田中さん そうですね。食品ロスなどの社会課題になると、各企業での取り組みはもちろん、社会全体で動いていく必要があると思います。しかも、さまざまな業界で取り組みが進められている中だからこそ、他の業界に先駆けてどんどん進めていかないと。「他社がこうだからグリコもそうしよう」など、横並びで考えるのではなく、もっと広い視野で考えながら進めていく。グリコは、その先陣を切っていく存在でありたいと思っています。

とことん調べていく過程に、ヒントが隠れているかも。

───5つの審査項目(※)のうち、とくにどの点を意識して取り組むといいでしょうか。

(※)テーマ・企業分析、多面的な視点、独創性、社会貢献度、実現可能性

田中さん 独創性を重視して評価したいと思っています。当時はまだ一般的でなかった機能性チョコレートを他社に先駆けて発売したり、業界で初めて賞味期限の表示を変えたりと、前例がない挑戦こそが、グリコらしさだと思うからです。
しかし、前例のない取り組みなんて、そう簡単には浮かばないかもしれません。そんな時は、食品ロスについて調べる過程で興味を持った組織や活動について、よく調べてみてほしい。たとえば、その組織が設立した理由や、どんな理想を持って何に取り組んでいるのか、そして、なぜ自分が興味を持ったのかなど、いろんな角度から深掘りしていく中で、ヒントが見つかるかもしれません。

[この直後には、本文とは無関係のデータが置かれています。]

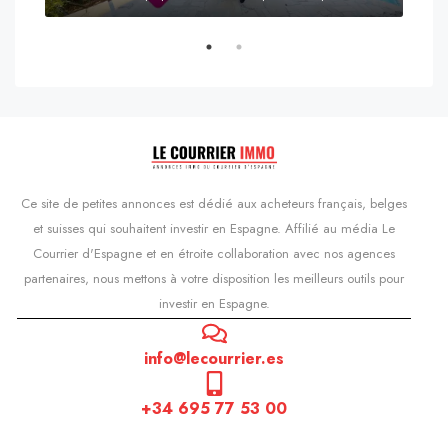
s'Agaró, Castell d'Aro, Platja d'Aro i s'Agaró, Bas-Ampurdan, Gérone, Catalogne, 17248, Espagne, Castell d'Aro, Catalogne, Espagne
Ce site de petites annonces est dédié aux acheteurs français, belges
et suisses qui souhaitent investir en Espagne. Affilié au média Le
Courrier d'Espagne et en étroite collaboration avec nos agences
partenaires, nous mettons à votre disposition les meilleurs outils pour
investir en Espagne.
info@lecourrier.es
+34 695 77 53 00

また、こだわってみてほしいのは、提案スライドの表紙に書く言葉。「一言で言うと?」という“スローガン”を書くつもりで、わかりやすく、目を引くものにできないか考えてみてほしいです。


───最後に、学生のみなさんに期待することを教えてください。


田中さん せっかくやってみるのであれば、やる前よりも「自分、変わったな」って思ってほしいですね。ちゃんと調べてみることで視野が広がったとか、チームで取り組むのであれば、リーダーに挑戦してみたとか。どんなことでも構わないので、この経験を通して学んだことや成長したことが、自信につながればと思います。
また、学生の皆さんにこういう課題を提示するといつも期待を超える提案が出てくるので、本当に驚きますし、私も勉強させてもらっています。中には、関連部署の担当者に電話したこともあります。「学生からこういうアイデアが出てきたんだけど、チーム内でこんなアイデアは出ていないの?」って。今年もぜひ、驚かせてほしいですね。皆さんの提案を、楽しみにお待ちしています。



───本日はありがとうございました!

江崎グリコ

田中 弓雄さん

1995年入社。首都圏のスーパーマーケットやドラッグストアへの営業を経験後、2003年からはロジスティクス部や総務人事部、販売促進課などで多岐にわたる業務に従事。2012年には、農林水産省や経済産業省などとやりとりをするグループ渉外部の課長となり、東京都食品ロス削減パートナーシップ会議の委員も兼任。2016年以降は、グループ人事部タレントマネジメントグループの人財育成チームで担当課長も兼務し、食品ロスの削減からデジタル人財の育成まで、幅広く取り組んでいる。